> **Your objective**
Write out the source text of every one of the records below word for word, and leave the pictures out.

*** Dataset records ***

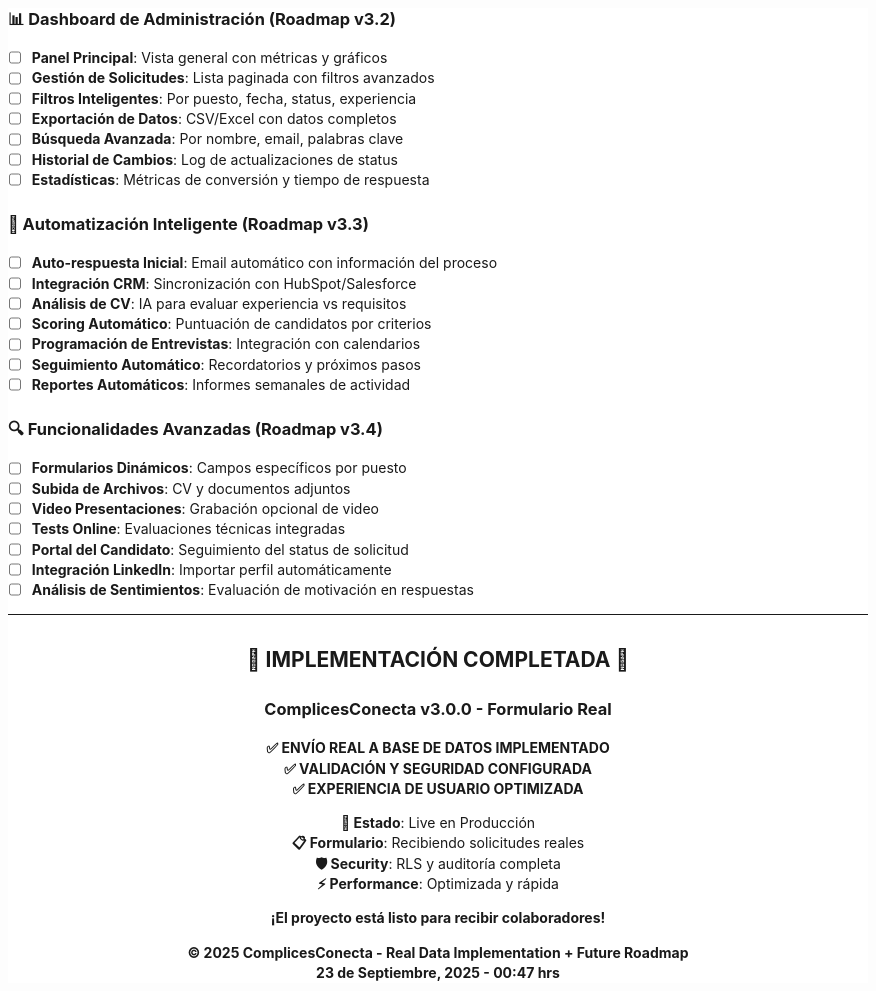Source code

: ### **📊 Dashboard de Administración (Roadmap v3.2)**
- [ ] **Panel Principal**: Vista general con métricas y gráficos
- [ ] **Gestión de Solicitudes**: Lista paginada con filtros avanzados
- [ ] **Filtros Inteligentes**: Por puesto, fecha, status, experiencia
- [ ] **Exportación de Datos**: CSV/Excel con datos completos
- [ ] **Búsqueda Avanzada**: Por nombre, email, palabras clave
- [ ] **Historial de Cambios**: Log de actualizaciones de status
- [ ] **Estadísticas**: Métricas de conversión y tiempo de respuesta

### **🤖 Automatización Inteligente (Roadmap v3.3)**
- [ ] **Auto-respuesta Inicial**: Email automático con información del proceso
- [ ] **Integración CRM**: Sincronización con HubSpot/Salesforce
- [ ] **Análisis de CV**: IA para evaluar experiencia vs requisitos
- [ ] **Scoring Automático**: Puntuación de candidatos por criterios
- [ ] **Programación de Entrevistas**: Integración con calendarios
- [ ] **Seguimiento Automático**: Recordatorios y próximos pasos
- [ ] **Reportes Automáticos**: Informes semanales de actividad

### **🔍 Funcionalidades Avanzadas (Roadmap v3.4)**
- [ ] **Formularios Dinámicos**: Campos específicos por puesto
- [ ] **Subida de Archivos**: CV y documentos adjuntos
- [ ] **Video Presentaciones**: Grabación opcional de video
- [ ] **Tests Online**: Evaluaciones técnicas integradas
- [ ] **Portal del Candidato**: Seguimiento del status de solicitud
- [ ] **Integración LinkedIn**: Importar perfil automáticamente
- [ ] **Análisis de Sentimientos**: Evaluación de motivación en respuestas

---

<div align="center">

## 🎉 **IMPLEMENTACIÓN COMPLETADA** 🎉

### **ComplicesConecta v3.0.0 - Formulario Real**

**✅ ENVÍO REAL A BASE DE DATOS IMPLEMENTADO**  
**✅ VALIDACIÓN Y SEGURIDAD CONFIGURADA**  
**✅ EXPERIENCIA DE USUARIO OPTIMIZADA**  

**🚀 Estado**: Live en Producción  
**📋 Formulario**: Recibiendo solicitudes reales  
**🛡️ Security**: RLS y auditoría completa  
**⚡ Performance**: Optimizada y rápida  

**¡El proyecto está listo para recibir colaboradores!**

**© 2025 ComplicesConecta - Real Data Implementation + Future Roadmap**  
**23 de Septiembre, 2025 - 00:47 hrs**

</div>
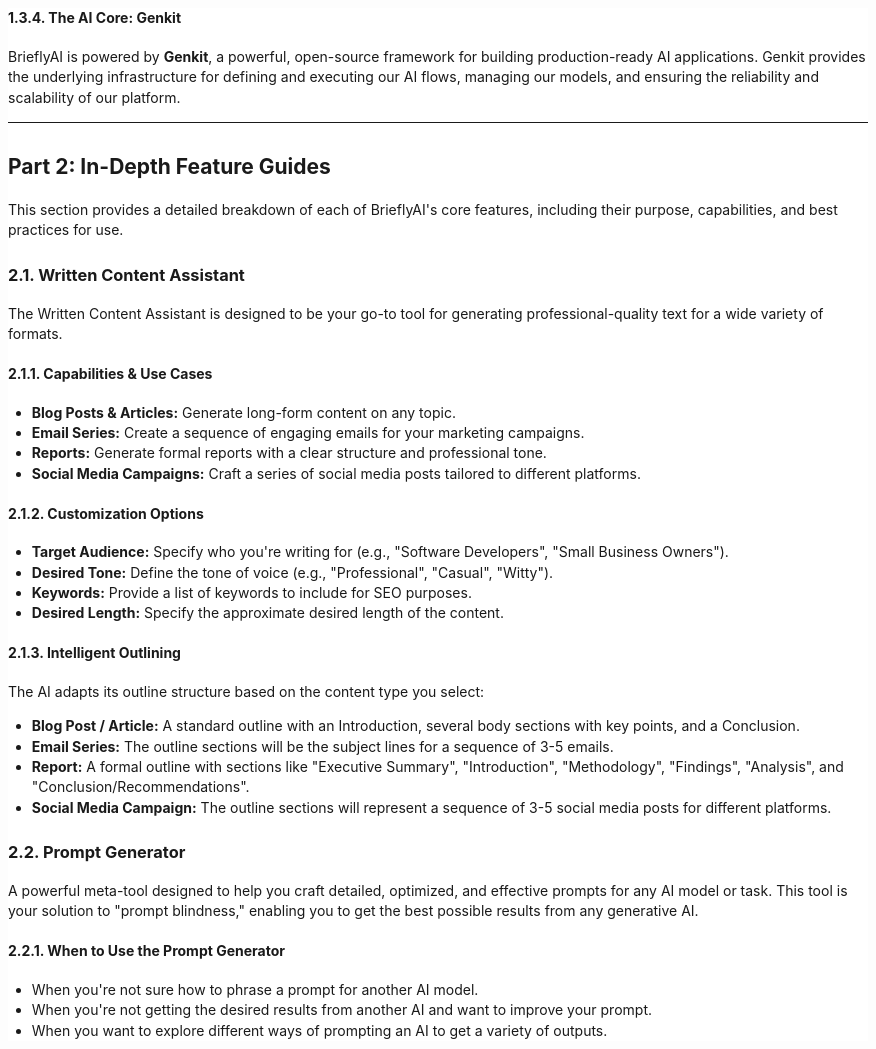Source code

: #### **1.3.4. The AI Core: Genkit**
BrieflyAI is powered by **Genkit**, a powerful, open-source framework for building production-ready AI applications. Genkit provides the underlying infrastructure for defining and executing our AI flows, managing our models, and ensuring the reliability and scalability of our platform.

---

## **Part 2: In-Depth Feature Guides**

This section provides a detailed breakdown of each of BrieflyAI's core features, including their purpose, capabilities, and best practices for use.

### **2.1. Written Content Assistant**

The Written Content Assistant is designed to be your go-to tool for generating professional-quality text for a wide variety of formats.

#### **2.1.1. Capabilities & Use Cases**
*   **Blog Posts & Articles:** Generate long-form content on any topic.
*   **Email Series:** Create a sequence of engaging emails for your marketing campaigns.
*   **Reports:** Generate formal reports with a clear structure and professional tone.
*   **Social Media Campaigns:** Craft a series of social media posts tailored to different platforms.

#### **2.1.2. Customization Options**
*   **Target Audience:** Specify who you're writing for (e.g., "Software Developers", "Small Business Owners").
*   **Desired Tone:** Define the tone of voice (e.g., "Professional", "Casual", "Witty").
*   **Keywords:** Provide a list of keywords to include for SEO purposes.
*   **Desired Length:** Specify the approximate desired length of the content.

#### **2.1.3. Intelligent Outlining**
The AI adapts its outline structure based on the content type you select:
*   **Blog Post / Article:** A standard outline with an Introduction, several body sections with key points, and a Conclusion.
*   **Email Series:** The outline sections will be the subject lines for a sequence of 3-5 emails.
*   **Report:** A formal outline with sections like "Executive Summary", "Introduction", "Methodology", "Findings", "Analysis", and "Conclusion/Recommendations".
*   **Social Media Campaign:** The outline sections will represent a sequence of 3-5 social media posts for different platforms.

### **2.2. Prompt Generator**

A powerful meta-tool designed to help you craft detailed, optimized, and effective prompts for any AI model or task. This tool is your solution to "prompt blindness," enabling you to get the best possible results from any generative AI.

#### **2.2.1. When to Use the Prompt Generator**
*   When you're not sure how to phrase a prompt for another AI model.
*   When you're not getting the desired results from another AI and want to improve your prompt.
*   When you want to explore different ways of prompting an AI to get a variety of outputs.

***

> **Answer to this task**
Source code

: ### **📊 Dashboard de Administración (Roadmap v3.2)**
- [ ] **Panel Principal**: Vista general con métricas y gráficos
- [ ] **Gestión de Solicitudes**: Lista paginada con filtros avanzados
- [ ] **Filtros Inteligentes**: Por puesto, fecha, status, experiencia
- [ ] **Exportación de Datos**: CSV/Excel con datos completos
- [ ] **Búsqueda Avanzada**: Por nombre, email, palabras clave
- [ ] **Historial de Cambios**: Log de actualizaciones de status
- [ ] **Estadísticas**: Métricas de conversión y tiempo de respuesta

### **🤖 Automatización Inteligente (Roadmap v3.3)**
- [ ] **Auto-respuesta Inicial**: Email automático con información del proceso
- [ ] **Integración CRM**: Sincronización con HubSpot/Salesforce
- [ ] **Análisis de CV**: IA para evaluar experiencia vs requisitos
- [ ] **Scoring Automático**: Puntuación de candidatos por criterios
- [ ] **Programación de Entrevistas**: Integración con calendarios
- [ ] **Seguimiento Automático**: Recordatorios y próximos pasos
- [ ] **Reportes Automáticos**: Informes semanales de actividad

### **🔍 Funcionalidades Avanzadas (Roadmap v3.4)**
- [ ] **Formularios Dinámicos**: Campos específicos por puesto
- [ ] **Subida de Archivos**: CV y documentos adjuntos
- [ ] **Video Presentaciones**: Grabación opcional de video
- [ ] **Tests Online**: Evaluaciones técnicas integradas
- [ ] **Portal del Candidato**: Seguimiento del status de solicitud
- [ ] **Integración LinkedIn**: Importar perfil automáticamente
- [ ] **Análisis de Sentimientos**: Evaluación de motivación en respuestas

---

<div align="center">

## 🎉 **IMPLEMENTACIÓN COMPLETADA** 🎉

### **ComplicesConecta v3.0.0 - Formulario Real**

**✅ ENVÍO REAL A BASE DE DATOS IMPLEMENTADO**  
**✅ VALIDACIÓN Y SEGURIDAD CONFIGURADA**  
**✅ EXPERIENCIA DE USUARIO OPTIMIZADA**  

**🚀 Estado**: Live en Producción  
**📋 Formulario**: Recibiendo solicitudes reales  
**🛡️ Security**: RLS y auditoría completa  
**⚡ Performance**: Optimizada y rápida  

**¡El proyecto está listo para recibir colaboradores!**

**© 2025 ComplicesConecta - Real Data Implementation + Future Roadmap**  
**23 de Septiembre, 2025 - 00:47 hrs**

</div>
Source code

: #### **1.3.4. The AI Core: Genkit**
BrieflyAI is powered by **Genkit**, a powerful, open-source framework for building production-ready AI applications. Genkit provides the underlying infrastructure for defining and executing our AI flows, managing our models, and ensuring the reliability and scalability of our platform.

---

## **Part 2: In-Depth Feature Guides**

This section provides a detailed breakdown of each of BrieflyAI's core features, including their purpose, capabilities, and best practices for use.

### **2.1. Written Content Assistant**

The Written Content Assistant is designed to be your go-to tool for generating professional-quality text for a wide variety of formats.

#### **2.1.1. Capabilities & Use Cases**
*   **Blog Posts & Articles:** Generate long-form content on any topic.
*   **Email Series:** Create a sequence of engaging emails for your marketing campaigns.
*   **Reports:** Generate formal reports with a clear structure and professional tone.
*   **Social Media Campaigns:** Craft a series of social media posts tailored to different platforms.

#### **2.1.2. Customization Options**
*   **Target Audience:** Specify who you're writing for (e.g., "Software Developers", "Small Business Owners").
*   **Desired Tone:** Define the tone of voice (e.g., "Professional", "Casual", "Witty").
*   **Keywords:** Provide a list of keywords to include for SEO purposes.
*   **Desired Length:** Specify the approximate desired length of the content.

#### **2.1.3. Intelligent Outlining**
The AI adapts its outline structure based on the content type you select:
*   **Blog Post / Article:** A standard outline with an Introduction, several body sections with key points, and a Conclusion.
*   **Email Series:** The outline sections will be the subject lines for a sequence of 3-5 emails.
*   **Report:** A formal outline with sections like "Executive Summary", "Introduction", "Methodology", "Findings", "Analysis", and "Conclusion/Recommendations".
*   **Social Media Campaign:** The outline sections will represent a sequence of 3-5 social media posts for different platforms.

### **2.2. Prompt Generator**

A powerful meta-tool designed to help you craft detailed, optimized, and effective prompts for any AI model or task. This tool is your solution to "prompt blindness," enabling you to get the best possible results from any generative AI.

#### **2.2.1. When to Use the Prompt Generator**
*   When you're not sure how to phrase a prompt for another AI model.
*   When you're not getting the desired results from another AI and want to improve your prompt.
*   When you want to explore different ways of prompting an AI to get a variety of outputs.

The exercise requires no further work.